Ice Carving 101
Enrolling in culinary school at a community college, I never thought I'd learn skills as obscure as ice carving, nor did I think I'd get to wield a chainsaw as part of class. But here we are.
This semester, I'm enrolled in Intro to Garde Manger. Garde manger literally means "keeper of the food," but it refers to the production of foods to be served cold—things like salads, cold soups and sauces, hors d'oeuvres, and pates and terrines.
Because many of these foods are served at buffets and other fancy events, garde manger chefs are also tasked with planning menus and decor, which is why fruit and ice carving are often taught in this class.
My class was lucky enough to have as a guest instructor master ice sculptor Nick Hartmann (if you need an ice carving in or near Birmingham, give him a call!), whose patience and knowledge were very helpful.
The ice-carving process is deceptively simple—you enlarge your pattern onto a 20- by 40-inch piece of paper, trace it onto the ice with a Dremel tool, and then go crazy with chainsaws, angle grinders, and an assortment of chisels to finalize your design.
I sketched out a Grecian urn-looking thing whose only real difficult element was some thin, U-shaped handles on the sides. The easiest way to do this, Nick told me, is to cut the handles out of pieces of scrap ice and fuse them on later. I made 4 handles, just to be safe. The ones in the photo below are the final two handles. Big surprise.

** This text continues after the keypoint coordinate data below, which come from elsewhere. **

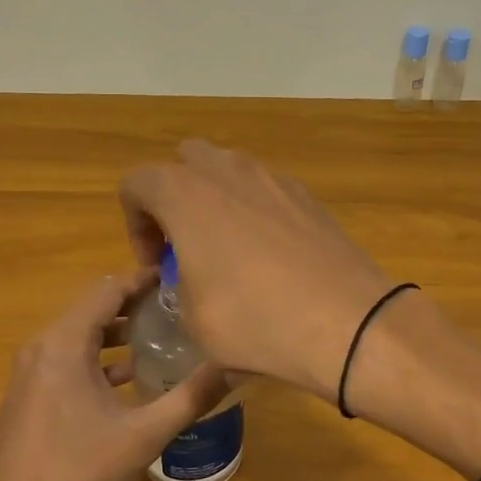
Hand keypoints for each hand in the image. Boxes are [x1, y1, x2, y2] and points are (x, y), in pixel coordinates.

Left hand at [0, 270, 227, 480]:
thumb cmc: (78, 472)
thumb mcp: (145, 434)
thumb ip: (191, 396)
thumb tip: (235, 367)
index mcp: (63, 343)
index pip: (108, 289)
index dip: (143, 279)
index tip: (179, 280)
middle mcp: (41, 347)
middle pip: (92, 308)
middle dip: (135, 305)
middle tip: (177, 308)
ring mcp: (29, 373)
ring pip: (78, 336)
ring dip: (117, 333)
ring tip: (159, 338)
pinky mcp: (27, 397)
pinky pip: (66, 360)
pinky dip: (97, 359)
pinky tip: (128, 380)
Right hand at [118, 141, 395, 398]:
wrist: (345, 320)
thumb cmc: (253, 318)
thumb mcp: (193, 319)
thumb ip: (179, 286)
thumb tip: (192, 281)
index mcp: (185, 192)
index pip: (137, 182)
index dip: (135, 224)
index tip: (156, 264)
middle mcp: (227, 171)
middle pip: (186, 161)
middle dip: (176, 196)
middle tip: (186, 244)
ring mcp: (273, 178)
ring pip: (230, 171)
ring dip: (217, 200)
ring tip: (228, 250)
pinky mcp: (307, 195)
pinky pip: (266, 190)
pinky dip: (255, 211)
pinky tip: (270, 256)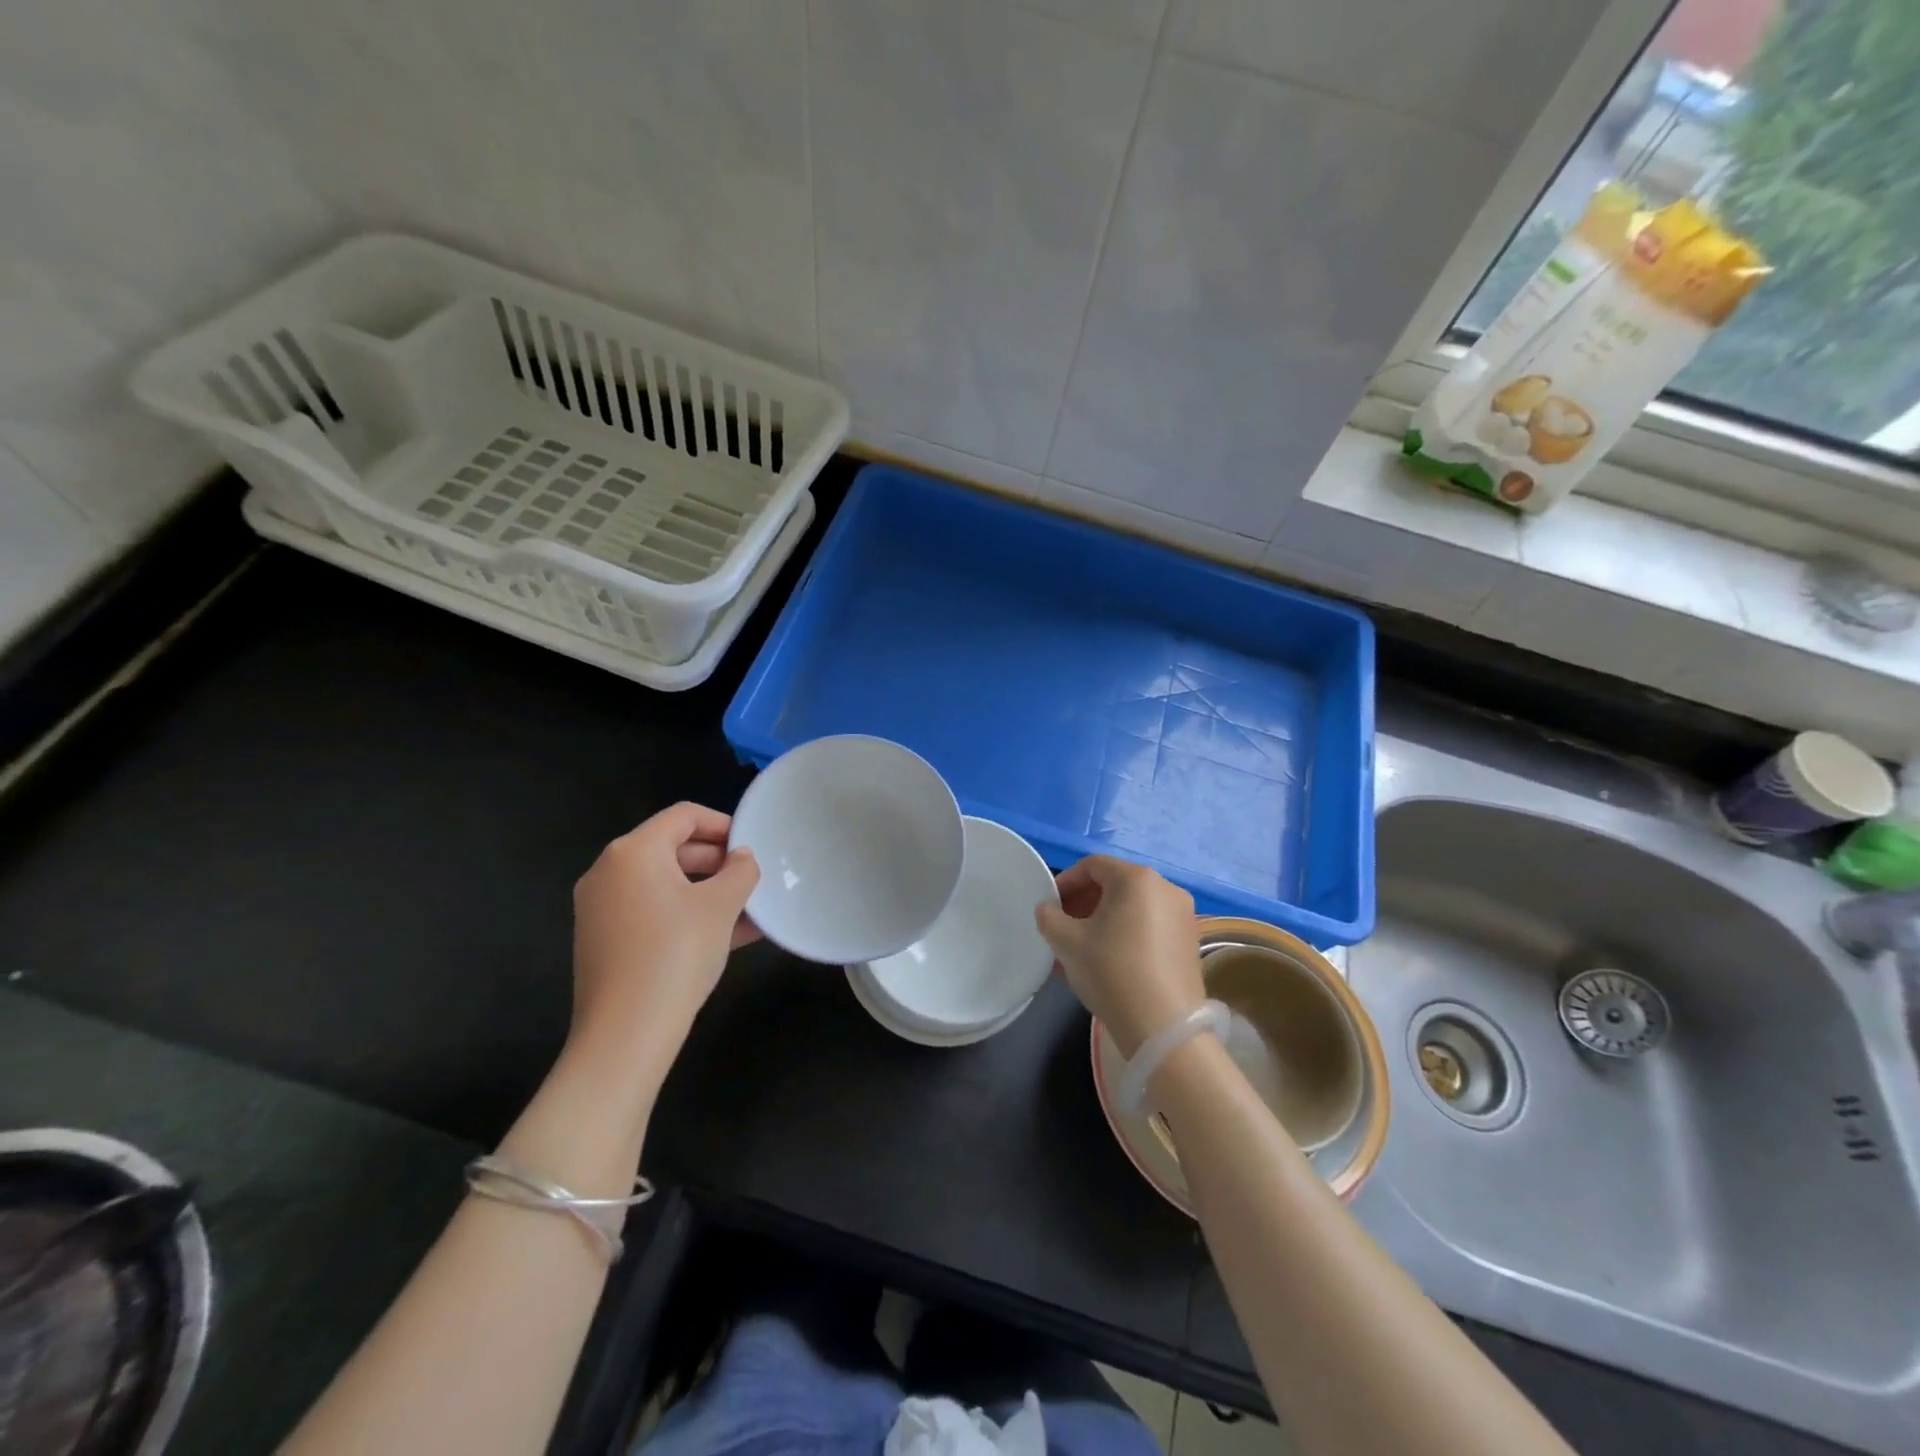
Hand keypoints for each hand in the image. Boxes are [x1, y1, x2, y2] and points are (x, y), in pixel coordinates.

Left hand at [569, 803, 759, 1086]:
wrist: (625, 1034)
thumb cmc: (676, 954)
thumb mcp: (721, 907)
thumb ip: (740, 871)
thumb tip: (743, 857)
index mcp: (633, 852)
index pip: (684, 816)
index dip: (723, 824)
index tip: (753, 845)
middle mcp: (609, 872)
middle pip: (671, 848)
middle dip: (717, 861)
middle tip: (751, 878)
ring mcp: (601, 908)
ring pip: (664, 884)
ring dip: (707, 890)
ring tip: (747, 909)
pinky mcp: (604, 941)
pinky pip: (652, 912)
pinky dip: (686, 914)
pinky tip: (727, 935)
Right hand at [1036, 855, 1204, 1058]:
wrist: (1163, 1029)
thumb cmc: (1111, 972)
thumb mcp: (1067, 942)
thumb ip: (1049, 917)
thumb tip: (1048, 910)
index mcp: (1137, 878)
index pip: (1093, 866)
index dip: (1066, 882)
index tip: (1050, 906)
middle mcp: (1166, 888)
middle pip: (1115, 884)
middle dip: (1084, 902)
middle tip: (1062, 928)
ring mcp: (1183, 916)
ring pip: (1133, 907)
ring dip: (1103, 920)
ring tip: (1081, 949)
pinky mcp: (1190, 943)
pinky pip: (1150, 926)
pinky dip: (1126, 934)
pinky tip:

Okay, it looks a little janky, but not bad for a first try, right? Well, about 3 seconds after this photo was taken, as we were loading my sculpture onto a dolly to carry it back into the freezer, one of the handles fell off and shattered into a million pieces. I don't think I have much of a career in ice sculpture ahead of me, but it's an item to check off the ol' bucket list.